C’est un riverain qui a signalé à la police que les portes des bungalows abritant les douches étaient ouvertes. Sur place, les forces de l’ordre découvrent l’étendue des dégâts. Deux ballons d’eau chaude de 200 litres chacun ont disparu. Même chose pour la tuyauterie en cuivre. Le 28 mars déjà, le site avait été la cible des voleurs. Pire, l’un des préfabriqués avait été incendié. Il abritait le local technique du Secours Catholique, permettant à ses bénévoles d’accueillir les migrants dans des conditions décentes.

Si le bâtiment est toujours inutilisable, un nouveau préfabriqué a été commandé il y a une dizaine de jours et devrait être livré d’ici un mois. L’ensemble des douches, elles, présentes dans les deux autres bungalows, avaient été remises en service ce lundi matin au prix d’un gros efforts financiers de la part de la municipalité : 25 000 euros. « Parallèlement à la réouverture des douches, j’avais demandé au commissaire d’être plus vigilant et d’intensifier les patrouilles afin d’éviter toutes nouvelles dégradations. Mon message n’a visiblement pas abouti », déplore Natacha Bouchart, amère.

Relevé d’empreintes

Hélas, il n’aura fallu que cinq jours pour que les efforts de la municipalité soient réduits à néant. Les voleurs ne se sont pas contentés de piller l’un des bungalows, ils ont également mis la main sur une trentaine de mètres de clôtures rigides, « un vrai travail de professionnels », confie Philippe Mignonnet, adjoint à l’environnement. Ce découpage en bonne et due forme a sans doute nécessité plusieurs heures de travail, ce qui a le don d’irriter Natacha Bouchart : « Je ne suis pas du genre à critiquer le travail de la police mais je ne peux m’empêcher de penser que si des patrouilles avaient circulé cette nuit dans le secteur, ce nouveau vol n’aurait pas eu lieu ou les auteurs auraient pu être arrêtés. » Faute de temps ou de place pour emporter tout le matériel dérobé, les voleurs ne se sont pas attaqués au second bungalow équipé de douches. Afin d’éviter une nouvelle razzia dans les prochains jours, les services municipaux se sont attelés à tout démonter hier après-midi et à stocker les équipements en lieu sûr. « Apparemment, certaines personnes - je pense qu’il s’agit toujours de la même équipe - n’acceptent toujours pas la présence de ces douches. Je savais qu’en installant ce dispositif, on s’exposait à ce genre de soucis. Mais je le répète : les douches ne bougeront pas d’endroit. On va sécuriser le site et dans un mois, on réinstallera tout les équipements. » D’autant qu’Alain Gérard, sous-préfet de Calais, présent lui aussi sur place hier après-midi, s’est engagé à monter un dossier de subventions afin que la Ville soit rapidement indemnisée des dépenses engagées pour toutes ces réparations.

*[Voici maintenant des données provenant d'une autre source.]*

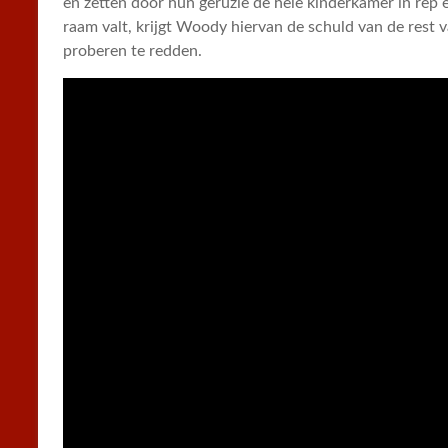
en zetten door hun geruzie de hele kinderkamer in rep 
raam valt, krijgt Woody hiervan de schuld van de rest 
proberen te redden.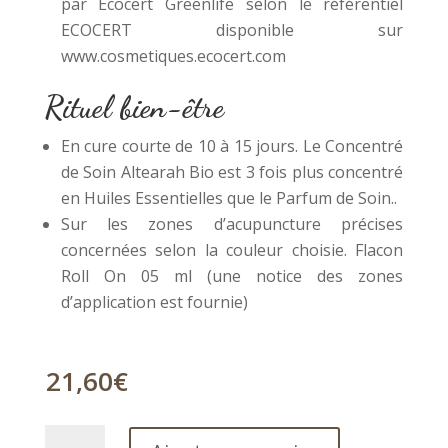
par Ecocert Greenlife selon le référentiel
ECOCERT disponible sur
www.cosmetiques.ecocert.com
Rituel bien-être
En cure courte de 10 à 15 jours. Le Concentré
de Soin Altearah Bio est 3 fois plus concentré
en Huiles Essentielles que le Parfum de Soin..
Sur les zones d’acupuncture précises
concernées selon la couleur choisie. Flacon
Roll On 05 ml (une notice des zones
d’application est fournie)
21,60
€
quantité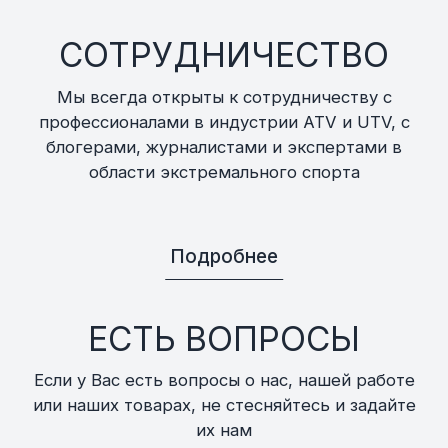
СОТРУДНИЧЕСТВО
Мы всегда открыты к сотрудничеству с
профессионалами в индустрии ATV и UTV, с
блогерами, журналистами и экспертами в
области экстремального спорта
Подробнее
ЕСТЬ ВОПРОСЫ
Если у Вас есть вопросы о нас, нашей работе
или наших товарах, не стесняйтесь и задайте
их нам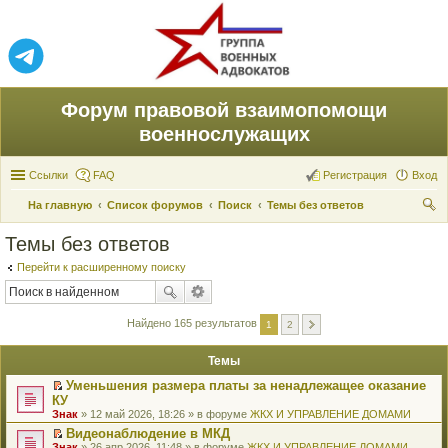
Форум правовой взаимопомощи
военнослужащих
Ссылки
FAQ
Регистрация
Вход
На главную
Список форумов
Поиск
Темы без ответов
ои
Темы без ответов
ск
Перейти к расширенному поиску
Найдено 165 результатов
1
2
Темы
Уменьшения размера платы за ненадлежащее оказание
П
КУ
е
Знак
» 12 май 2026, 18:26 » в форуме
ЖКХ И УПРАВЛЕНИЕ ДОМАМИ
р
е
Видеонаблюдение в МКД
й
П
Знак
» 26 апр 2026, 11:48 » в форуме
ЖКХ И УПРАВЛЕНИЕ ДОМАМИ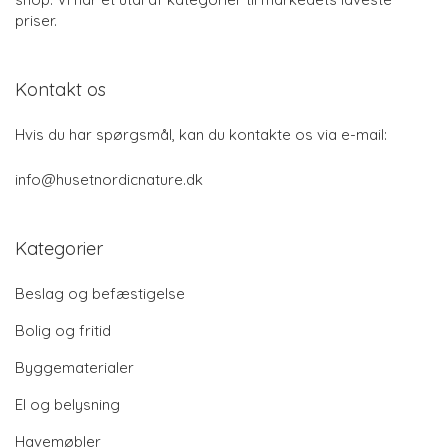
priser.
Kontakt os
Hvis du har spørgsmål, kan du kontakte os via e-mail:
info@husetnordicnature.dk
Kategorier
Beslag og befæstigelse
Bolig og fritid
Byggematerialer
El og belysning
Havemøbler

Placé devant le fait accompli, le commissaire divisionnaire Jean-Philippe Madec a décidé d’agir rapidement. Avec le renfort de la Police aux frontières, ses hommes sont allés visiter en début de soirée l’aire d’accueil des gens du voyage toute proche à la recherche d’éventuels indices. Car l’enquête ne fait que débuter : « On a relevé une empreinte palmaire sur l’une des portes », assure le commissaire. Des bombes de mousse à raser, utilisées par les voleurs pour souiller les lieux, ont également été saisies. Quant à la visite, prémices à une éventuelle perquisition si d’aventure du matériel volé avait été retrouvé, elle n’a rien donné. « Tout juste a-t-on retrouvé des morceaux de cuivre mais rien ne permet d’affirmer qu’ils proviennent des douches », constate Philippe Mignonnet.